Formula One champions Ferrari say they are prepared to close the McLaren spy controversy on a sporting level while continuing legal action against the individuals concerned.
"Ferrari respects the proposal of the FIA President to cancel the extraordinary general meeting of the World Motor Sport Council... thus bringing this incident to a close from a sporting point of view," the team said in a statement.
"However, it is confirmed that criminal actions underway in Italy and civil ones in England are still continuing," Ferrari added.
McLaren apologised to their rivals, the governing International Automobile Federation and fans on Thursday after conceding that Ferrari information fed to the team earlier in the year had gone deeper than suspected.
They also proposed to freeze development on three systems that would have featured in their 2008 car after FIA suspicions that they might be contaminated by Ferrari data.

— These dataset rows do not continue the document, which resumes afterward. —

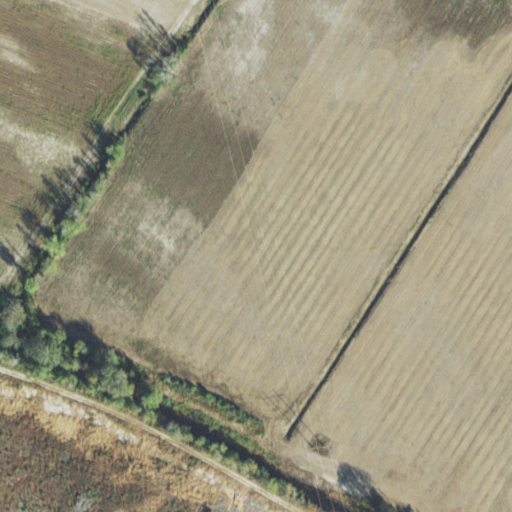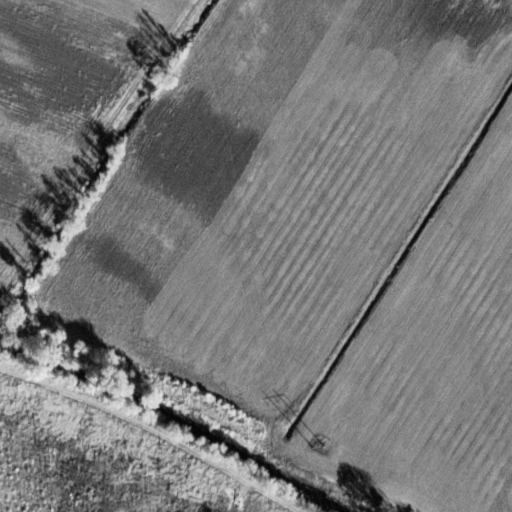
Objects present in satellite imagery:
power tower: (319, 448)
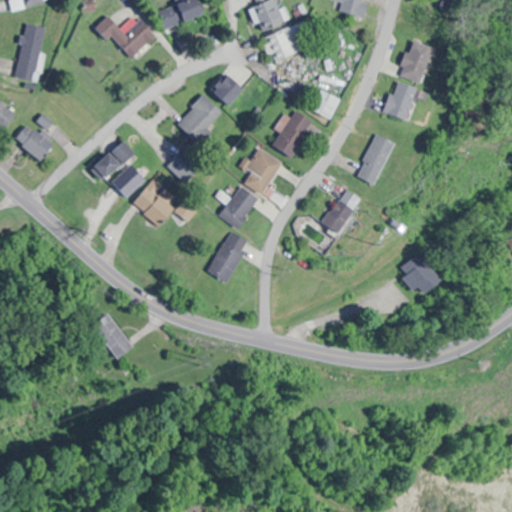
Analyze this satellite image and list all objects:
building: (28, 2)
building: (352, 7)
building: (181, 12)
building: (128, 36)
building: (283, 43)
building: (30, 51)
building: (417, 61)
building: (228, 89)
building: (404, 101)
building: (324, 104)
road: (125, 113)
building: (5, 117)
building: (200, 119)
building: (292, 133)
building: (378, 161)
building: (112, 163)
building: (184, 167)
road: (320, 169)
building: (263, 173)
building: (155, 204)
building: (242, 207)
building: (188, 210)
building: (344, 211)
building: (230, 257)
building: (422, 275)
road: (237, 331)
building: (113, 333)
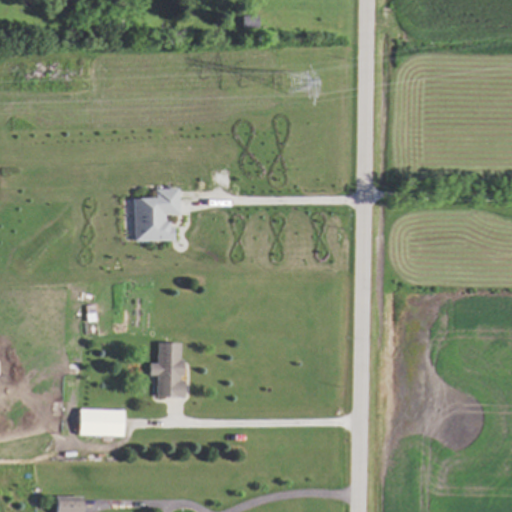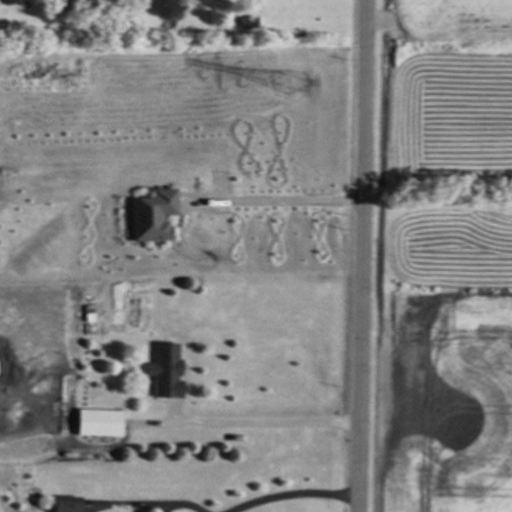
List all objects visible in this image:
power tower: (287, 91)
road: (437, 199)
road: (269, 205)
building: (150, 214)
road: (362, 256)
crop: (446, 258)
building: (164, 370)
building: (97, 422)
road: (262, 426)
road: (293, 495)
building: (63, 504)
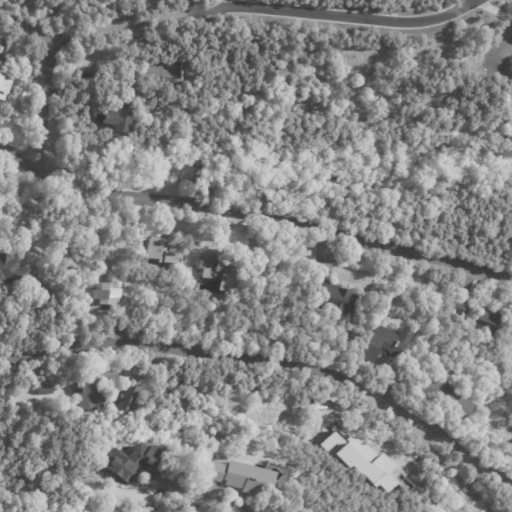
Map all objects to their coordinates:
road: (217, 6)
road: (361, 14)
road: (150, 23)
road: (27, 27)
building: (4, 65)
building: (3, 85)
road: (49, 103)
building: (120, 114)
building: (417, 115)
building: (511, 115)
building: (118, 119)
road: (252, 217)
building: (162, 252)
building: (227, 267)
building: (220, 270)
building: (13, 271)
building: (14, 271)
building: (335, 288)
building: (106, 294)
building: (110, 295)
building: (337, 298)
building: (462, 309)
building: (460, 311)
building: (386, 315)
building: (485, 321)
building: (486, 321)
building: (386, 343)
building: (387, 343)
building: (511, 348)
road: (264, 362)
building: (48, 390)
building: (96, 391)
building: (91, 392)
building: (447, 396)
building: (441, 398)
building: (129, 399)
building: (135, 399)
building: (135, 461)
building: (135, 464)
building: (378, 470)
building: (376, 471)
road: (459, 474)
building: (233, 476)
building: (237, 476)
road: (219, 506)
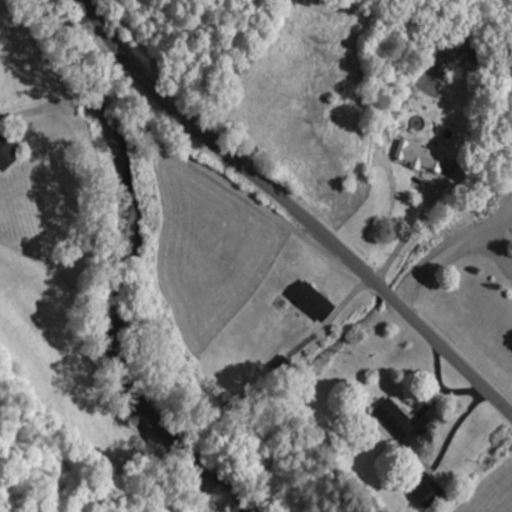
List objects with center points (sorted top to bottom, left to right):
building: (475, 59)
road: (95, 98)
road: (38, 107)
building: (9, 150)
building: (424, 156)
road: (233, 187)
road: (294, 207)
building: (317, 300)
building: (395, 418)
building: (428, 488)
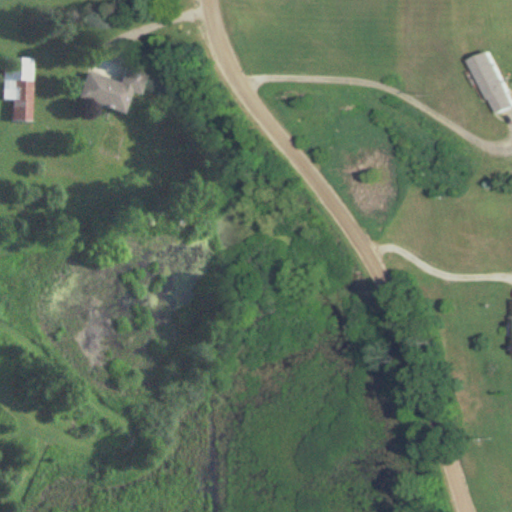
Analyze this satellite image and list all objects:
road: (151, 27)
building: (497, 82)
road: (381, 87)
building: (17, 88)
building: (111, 91)
road: (355, 241)
road: (434, 273)
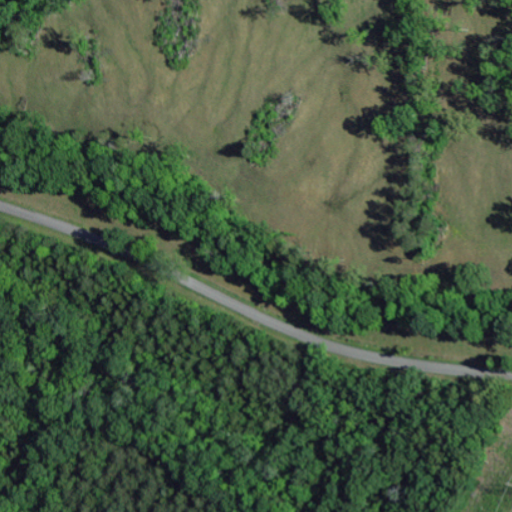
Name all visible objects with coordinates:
road: (250, 313)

FIA President Max Mosley in return sought the cancellation of a February 14 meeting to assess McLaren's 2008 car that could have imposed further penalties on the team a month before the start of the season.

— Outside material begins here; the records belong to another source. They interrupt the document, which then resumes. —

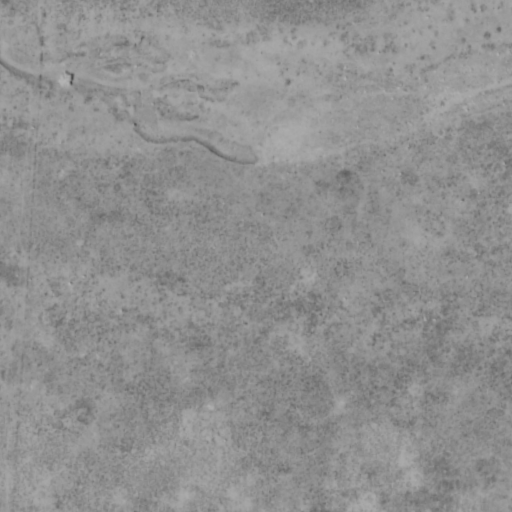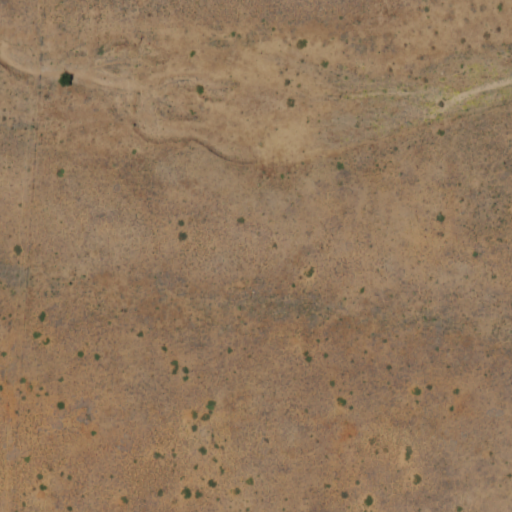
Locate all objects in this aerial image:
road: (147, 466)
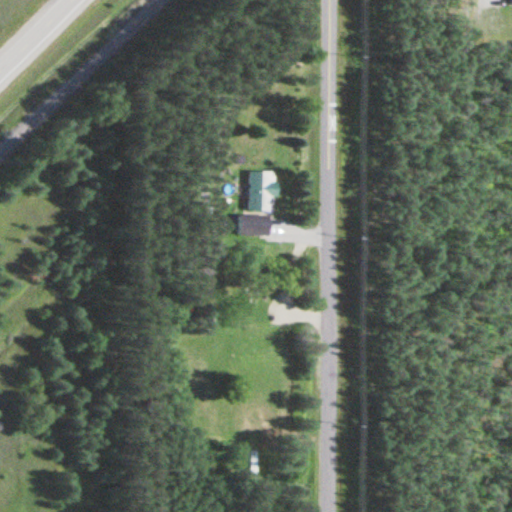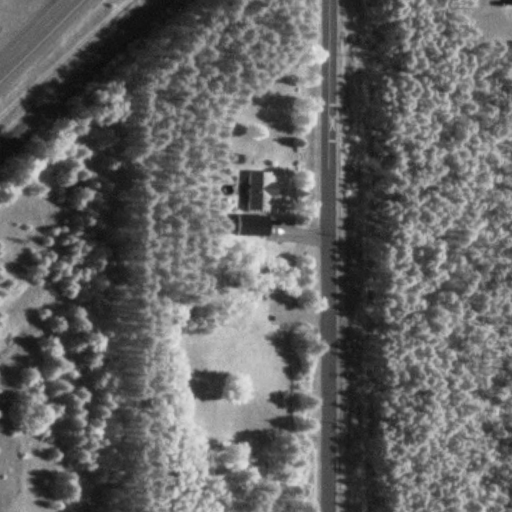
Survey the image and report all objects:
building: (507, 3)
building: (507, 4)
road: (480, 5)
road: (33, 31)
road: (56, 55)
railway: (77, 74)
building: (256, 189)
building: (257, 191)
building: (249, 224)
building: (248, 225)
road: (295, 233)
road: (322, 255)
road: (287, 272)
road: (295, 315)
building: (247, 462)
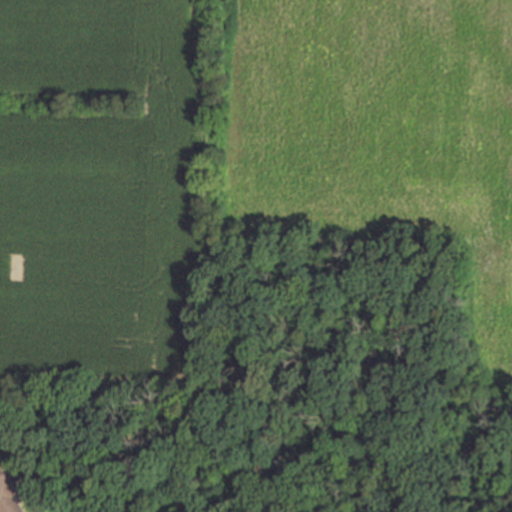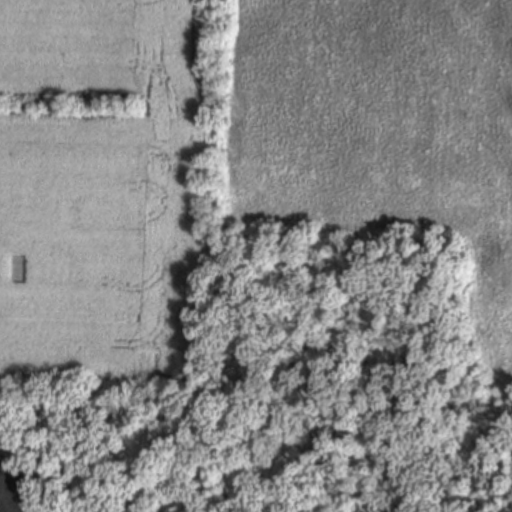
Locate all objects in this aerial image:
crop: (257, 195)
building: (11, 488)
building: (11, 489)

The decision should allow Formula One to start the New Year with a clean slate and without the threat of further damage from a controversy that has hung over the sport since July.

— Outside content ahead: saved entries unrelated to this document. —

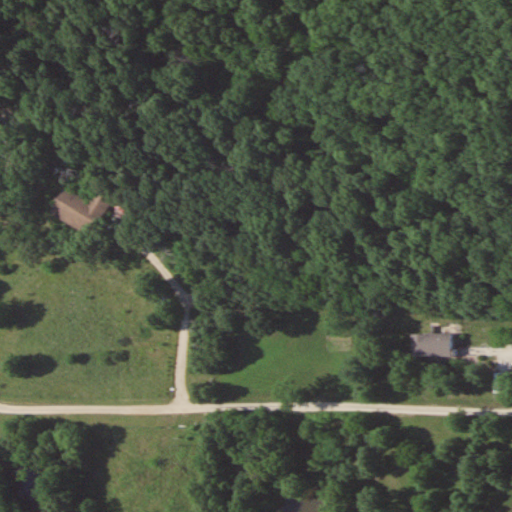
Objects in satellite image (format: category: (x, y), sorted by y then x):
building: (82, 207)
building: (432, 345)
building: (501, 381)
road: (256, 405)
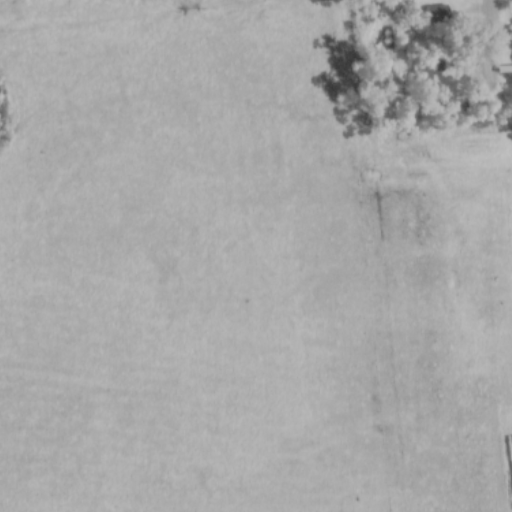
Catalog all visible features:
building: (433, 15)
building: (390, 39)
road: (496, 67)
building: (503, 69)
building: (421, 81)
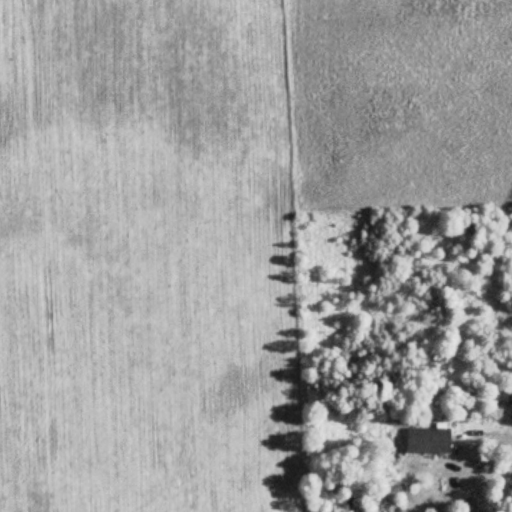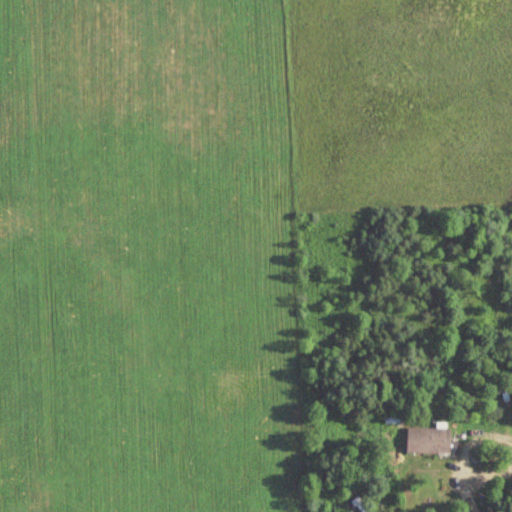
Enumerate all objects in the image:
building: (429, 441)
road: (458, 456)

McLaren were fined $100 million and stripped of all their constructors' points as a result of the scandal that emerged when chief designer Mike Coughlan was found to have a 780-page dossier of Ferrari information at his home.
Ferrari have taken legal action against Coughlan and his wife Trudy, who had sought to photocopy the documents, in Britain while also starting criminal proceedings against former employee Nigel Stepney in Italy.
Stepney has been accused of attempted sabotage and of passing secrets to McLaren.
Several McLaren employees were also warned in September that they are under investigation.